Un halo de mystère entoure encore le travail de Marcel Felser. Ce soldat, jeune ingénieur électricien, qui connaîtra la guerre des tranchées pendant quatre ans sur le front alsacien, a laissé derrière lui une collection de près de 400 clichés sur plaques de verre et négatifs, qui ont fait l'objet d'un livre paru en 2002 (
ci-contre). Des prises de vues non légendées, étonnantes de pudeur, où la violence est proscrite. Des photos qui disent la destruction de la forêt vosgienne, et où la guerre se lit sur les visages de ses camarades, cadrés comme autant de paysages.
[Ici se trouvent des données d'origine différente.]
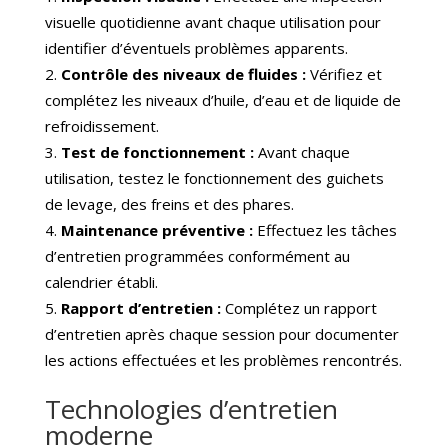
visuelle quotidienne avant chaque utilisation pour
identifier d’éventuels problèmes apparents.
Contrôle des niveaux de fluides :
Vérifiez et
complétez les niveaux d’huile, d’eau et de liquide de
refroidissement.
Test de fonctionnement :
Avant chaque
utilisation, testez le fonctionnement des guichets
de levage, des freins et des phares.
Maintenance préventive :
Effectuez les tâches
d’entretien programmées conformément au
calendrier établi.
Rapport d’entretien :
Complétez un rapport
d’entretien après chaque session pour documenter
les actions effectuées et les problèmes rencontrés.
Technologies d’entretien
moderne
Marcel Felser fit l'essentiel de la guerre au 1er régiment du génie. Mais selon sa fiche matricule (fiche reproduite en ouverture de l'ouvrage qui lui est consacré), il fut affecté dans les premiers mois du conflit au 36e régiment d'infanterie. Après s'être présenté au dépôt de Caen, il fut envoyé sur le front, alors que le régiment stationnait dans les bois de Beaumarais. C'est là sans doute qu'il reçut sa formation militaire. Par une froide journée d'hiver, il saisit une scène avec son objectif montrant un soldat se recueillant devant une sépulture, sur laquelle on peut lire "J.B. Duval, 36e d'Inf, 3e Cie" (
photo ci-dessous) Il s'agit de la tombe du manchois
Jean Baptiste Duval, natif du petit village de Digulleville, tué
le 27 janvier 1915 au soir dans un bombardement du
mont Hermel.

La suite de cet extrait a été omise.